Pound Sweet
Pound Sweet originated in Manchester, CT about 1834. This famous cooking apple was once widely planted on Maine farms and can still be found here and there. There are several old trees within a couple miles of our farm in Palermo. This apple is called "Pumpkin Sweet" in Beach's The Apples of New York and elsewhere throughout New York and New England. We believe that the name was changed to Pound Sweet here in Maine because there were already several apples named "Pumpkin Sweet" grown in Maine.
The flesh of the apple is firm, rather coarse and tinged with yellow.

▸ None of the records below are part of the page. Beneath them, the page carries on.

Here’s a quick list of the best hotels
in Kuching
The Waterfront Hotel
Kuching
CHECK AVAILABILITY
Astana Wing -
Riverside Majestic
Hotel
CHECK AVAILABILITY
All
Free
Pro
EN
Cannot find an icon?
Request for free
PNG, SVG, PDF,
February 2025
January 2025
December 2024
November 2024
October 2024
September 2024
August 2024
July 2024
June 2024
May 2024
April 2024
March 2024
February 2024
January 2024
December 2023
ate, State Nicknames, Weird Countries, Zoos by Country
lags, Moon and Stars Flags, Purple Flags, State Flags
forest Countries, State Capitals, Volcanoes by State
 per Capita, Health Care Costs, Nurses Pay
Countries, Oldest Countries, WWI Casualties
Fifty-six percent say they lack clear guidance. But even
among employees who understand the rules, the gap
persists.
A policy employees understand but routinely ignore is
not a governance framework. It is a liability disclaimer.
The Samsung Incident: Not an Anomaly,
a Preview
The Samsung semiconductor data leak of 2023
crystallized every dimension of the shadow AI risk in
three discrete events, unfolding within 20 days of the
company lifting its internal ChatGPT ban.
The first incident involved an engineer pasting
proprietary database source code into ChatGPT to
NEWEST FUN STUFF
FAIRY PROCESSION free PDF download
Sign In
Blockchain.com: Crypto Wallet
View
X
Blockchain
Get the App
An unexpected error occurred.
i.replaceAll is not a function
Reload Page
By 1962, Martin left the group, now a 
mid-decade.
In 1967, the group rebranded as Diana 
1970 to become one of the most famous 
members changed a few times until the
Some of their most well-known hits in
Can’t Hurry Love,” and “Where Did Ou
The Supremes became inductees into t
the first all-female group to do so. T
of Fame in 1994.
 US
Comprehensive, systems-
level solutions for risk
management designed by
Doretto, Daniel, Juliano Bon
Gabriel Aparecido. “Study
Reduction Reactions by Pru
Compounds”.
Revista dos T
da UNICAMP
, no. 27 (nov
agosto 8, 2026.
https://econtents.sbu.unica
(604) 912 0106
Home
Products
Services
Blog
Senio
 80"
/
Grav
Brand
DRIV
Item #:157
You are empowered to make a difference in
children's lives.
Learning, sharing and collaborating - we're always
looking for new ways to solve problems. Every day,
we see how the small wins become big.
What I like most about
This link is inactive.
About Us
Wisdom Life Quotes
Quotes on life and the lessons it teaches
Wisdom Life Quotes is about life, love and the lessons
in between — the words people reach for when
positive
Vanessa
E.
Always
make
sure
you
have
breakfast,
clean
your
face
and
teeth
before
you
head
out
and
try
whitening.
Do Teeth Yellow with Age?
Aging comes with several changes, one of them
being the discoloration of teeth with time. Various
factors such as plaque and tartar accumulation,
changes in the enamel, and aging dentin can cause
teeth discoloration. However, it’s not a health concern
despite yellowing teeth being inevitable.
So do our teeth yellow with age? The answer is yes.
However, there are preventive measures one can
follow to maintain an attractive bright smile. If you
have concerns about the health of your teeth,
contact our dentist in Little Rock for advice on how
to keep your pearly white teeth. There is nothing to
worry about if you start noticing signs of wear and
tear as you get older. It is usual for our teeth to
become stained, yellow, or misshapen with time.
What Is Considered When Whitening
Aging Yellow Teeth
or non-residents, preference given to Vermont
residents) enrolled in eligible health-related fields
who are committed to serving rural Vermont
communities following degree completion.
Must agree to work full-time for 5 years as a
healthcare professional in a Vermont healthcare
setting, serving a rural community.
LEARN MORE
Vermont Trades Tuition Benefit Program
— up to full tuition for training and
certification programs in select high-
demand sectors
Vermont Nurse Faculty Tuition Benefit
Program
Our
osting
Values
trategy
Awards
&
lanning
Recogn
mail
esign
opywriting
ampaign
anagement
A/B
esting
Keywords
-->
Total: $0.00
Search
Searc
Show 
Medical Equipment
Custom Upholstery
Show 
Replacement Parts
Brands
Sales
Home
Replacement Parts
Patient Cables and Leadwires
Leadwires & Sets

Beach called the sweet flavor “peculiar”. Pound Sweet is often claimed to be the best fall variety for baking, for applesauce and even for stewing with quince. The apples take awhile to cook into sauce and require quite a bit of water, but they need no sugar and get sweeter as they cook. To roast, just put the whole apple on a baking sheet and cook in the oven until the skin is wrinkled and the flesh is soft to the touch. Then peel back the skin and eat with a spoon. Sweet enough to be eaten on its own or add some cream or ice cream for a fancier dessert. It is good comfort food when you are feeling under the weather. Pound Sweet is not a pie apple and not recommended for fresh eating. It will keep for a few weeks after picking.